Thursday, December 22, 2011

Teaching a Culture That Does Not Tolerate Abuse


 
A recent survey of Wyoming school children reveals more than half of middle-schoolers say they’ve been bullied at school, and a fifth of high school students say they’ve been bullied in the past year.

Everyone decries this problem, and there are programs to reform the bully and help the victims resist the abuse or deal with the mental and physical injuries. We seem to overlook a strategy that could do as much – maybe even more – and that focuses on all the rest of the children. That is to teach our children to speak up when someone is being bullied, to say picking on a classmate is wrong.

Recall the Edmund Burke quotation about the victory of evil when good people do nothing. This is something like that. A bully shouldn’t get the reinforcement of admiration or terror from his or her peers. There may be many motivations to bully, but at least take away the power over others, and the victims know they are not alone. We should be teaching our children from an early age to speak up when they see someone being abused.

It’s not okay to look the other way or remain silent while someone is hammering someone else, in person, via social media, physically, verbally, whatever.
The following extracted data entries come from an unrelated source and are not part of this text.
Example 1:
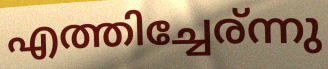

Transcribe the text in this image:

എത്തിച്ചേര്ന്നു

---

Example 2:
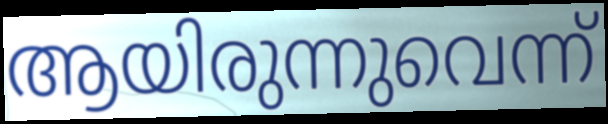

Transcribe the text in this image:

ആയിരുന്നുവെന്ന്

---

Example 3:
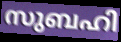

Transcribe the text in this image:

സുബഹി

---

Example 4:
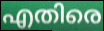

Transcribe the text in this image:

എതിരെ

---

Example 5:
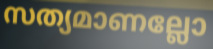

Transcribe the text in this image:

സത്യമാണല്ലോ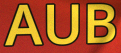
AUB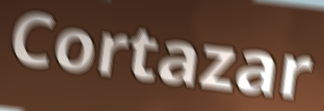
CortazarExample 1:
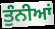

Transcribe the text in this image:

ਤੁੰਨੀਆਂ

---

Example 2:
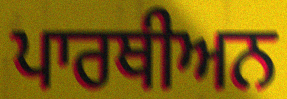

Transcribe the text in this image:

ਪਾਰਥੀਅਨ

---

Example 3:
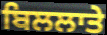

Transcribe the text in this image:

ਬਿਲਲਾਤੇ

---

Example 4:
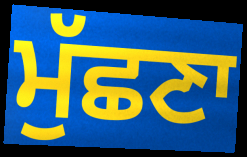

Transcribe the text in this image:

ਮੁੱਛਣਾ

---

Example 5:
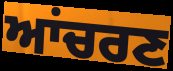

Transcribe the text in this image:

ਆਂਚਰਣ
That is a lesson we sure could use today by adults in cases of all kinds of abuse. How many people at Penn State looked the other way while young boys were abused by a popular assistant football coach? I heard a professional hockey player on the news say he was sexually abused by a youth coach for several years, and he wondered why so many adults surely suspected something was going on but did nothing.

We don’t want adult bystanders?  Let’s teach the lesson to our children right now, from an early age. This is not just a school project. I know we are asking a lot of them to speak out against bullying. I’m talking about changing the culture of the school yard, so speaking up is the norm, not the courageous act of a solitary child. But let’s promote the idea of the brave individual, too.   
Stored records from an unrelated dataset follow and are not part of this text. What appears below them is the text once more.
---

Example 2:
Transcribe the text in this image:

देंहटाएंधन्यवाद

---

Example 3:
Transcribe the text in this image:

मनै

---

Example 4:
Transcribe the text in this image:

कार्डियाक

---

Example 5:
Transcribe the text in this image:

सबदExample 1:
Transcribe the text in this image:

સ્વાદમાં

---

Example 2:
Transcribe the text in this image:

Last year, columnist Dan Savage started the “It Gets Better Project” to tell gay teenagers whose lives are made miserable by bullies that their lives improve later on. I propose that the culture of American high schools is to treat all classmates with tolerance. Now. Not later.

I attended 11th grade in a Montgomery, Ala., high school in 1966, just two years after it was forced to admit African-American students. Things were quiet but tense. My father was in the Air Force, and we all knew we would be leaving in one year. It was easy to let the racial slurs in classroom conversations go by. I regret to this day that I didn’t say something – not because I would have changed anything, but my silence was tacit approval.

In Wyoming, we have the ethos of minding our own business, which is good. But we have the equally important Wyoming value of helping our neighbors.

Of course, part of this culture of speaking up involves teaching our children to know the difference between teasing and flat-out bullying and not to overreact to every comment. But kids should learn when they themselves or anyone else is crossing the line from teasing into cruelty. (Think about the cases of hazing that turn fatal.) Kids and adults who are bullied can turn around and be mean to someone else. Instead of focusing on labeling students “bully” and “victim,” help them all create an environment of mutual respect and concern when someone is being abused.

We should know abuse when we see it – as children and as adults – and say, “Stop.”